The mine is owned by a company called Coalpac, which in turn is part-owned by a local businessman, Noel Craven.
The environmental impact statement supplied as part of the mine's approval process was prepared by a Lithgow firm, Craven, Elliston & Hayes, and written by the same Noel Craven.
Perhaps not surprisingly, the assessment found that, ''the impacts will be well within acceptable criteria''.
Craven, a qualified mine surveyor, concedes there is a potential for a conflict of interest arising from him preparing an environmental impact statement for his own mine but stands by his reputation. ''A professional person has an obligation to the world at large. Whatever they do has to be done right.''
But, he notes, ''you don't even have to be qualified'' to write an environmental impact statement for an open cut mine.

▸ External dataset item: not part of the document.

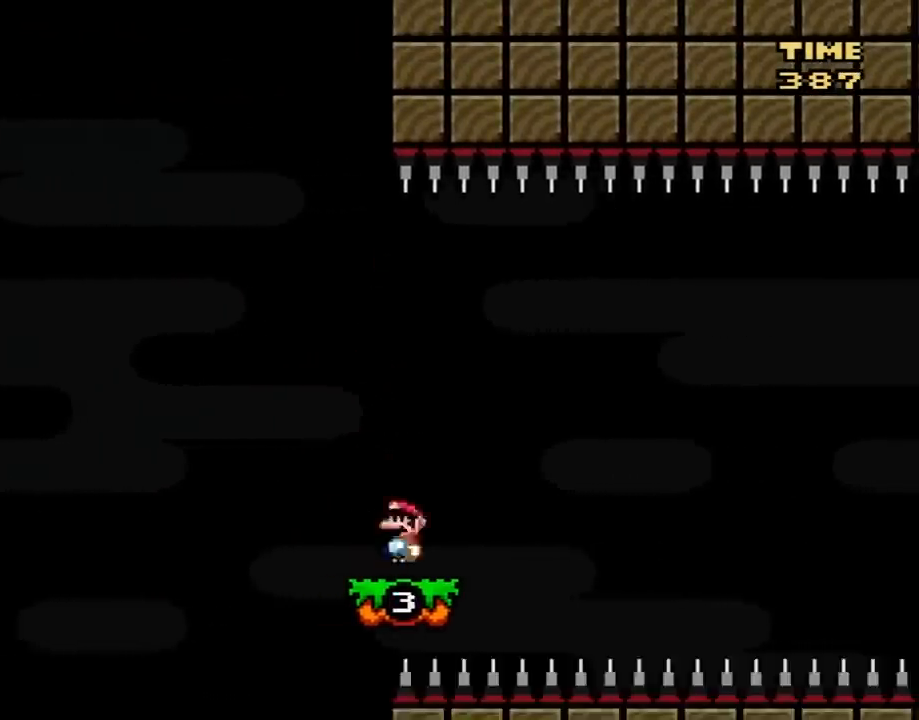
{"buttons": ["A", "X", "DPAD_UP"], "events": [[250, "DPAD_DOWN", "down"], [250, "DPAD_RIGHT", "up"], [283, "DPAD_DOWN", "up"], [283, "DPAD_LEFT", "down"], [500, "DPAD_LEFT", "up"], [500, "DPAD_UP", "down"]]}
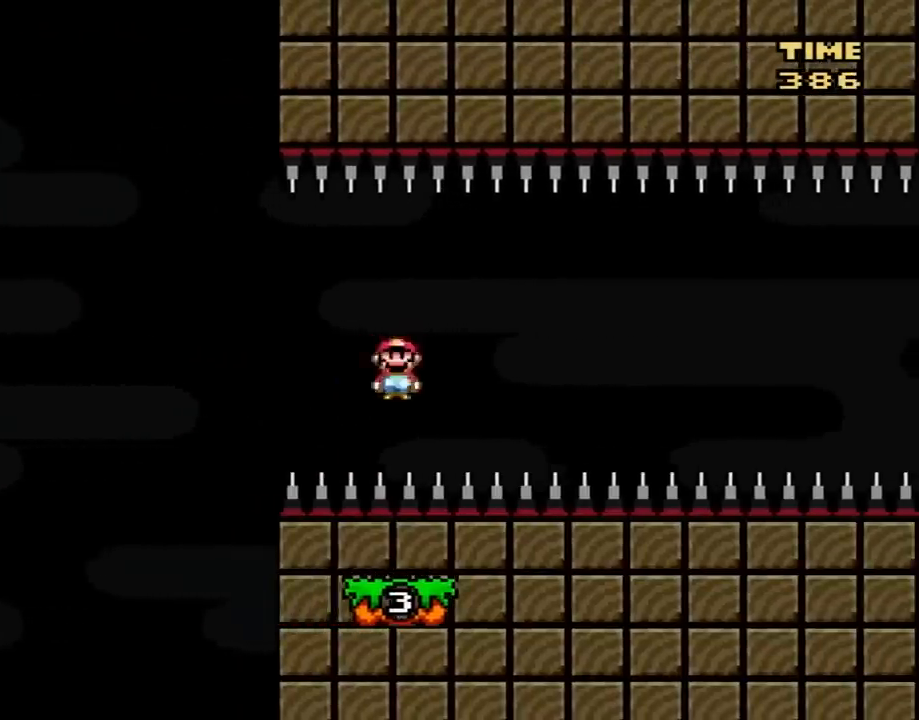
{"buttons": ["B", "Y"], "events": [[33, "DPAD_UP", "up"], [67, "DPAD_RIGHT", "down"], [317, "A", "up"], [333, "DPAD_RIGHT", "up"], [367, "X", "up"], [400, "Y", "down"], [467, "B", "down"]]}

''Is that a problem?'' the Herald asked. ''Well, it's not a problem for me,'' he said.
The state government is adamant that the relationship between a mine and the author of an environmental impact statement is irrelevant, because all the supporting material is rigorously checked.
''This is the same process followed by local councils for development applications they assess,'' says a spokesman for the Minister for Planning, Tony Kelly.
But the Herald has spoken to several environmental consultants who say they routinely play down the damage that mines might cause to sensitive environments because they know they simply would not get more work if they did not.
''You can predict the subsidence impacts quite well and say before, with a high degree of accuracy, what will happen,'' says one consultant with 15 years' experience.
''Then, when it does happen down the track, and you get the swamps drying up because of cracking, the response is always that it can be successfully remediated but more studies need to be done.
''And the company can … point back to the original assessment and say there was a possibility of damage but they weren't sure. Then the whole thing starts again for the next mine - anything to downplay the impact.''
Kirsty Ruddock, the principal solicitor at the Environmental Defender's Office, says the lack of regulation in the area ''raises real issues about whether the scientific assessments are rigorous and independent''.
She says another shortcoming environmental assessment system is that there is no process to accredit environmental consultants. Nor is there a body that deals with complaints about such work - unlike in areas such as health or law.
Munzer has had enough. He has given up on his retirement dream of building cabins for tourists on his farm and now he just wants to sell it to Coalpac.
As part of the consent given for the mine, Coalpac was directed to buy his farm if he chose to leave. But, despite two years of negotiations, they have yet to agree on a fair price.
For now Munzer is stuck with the mine.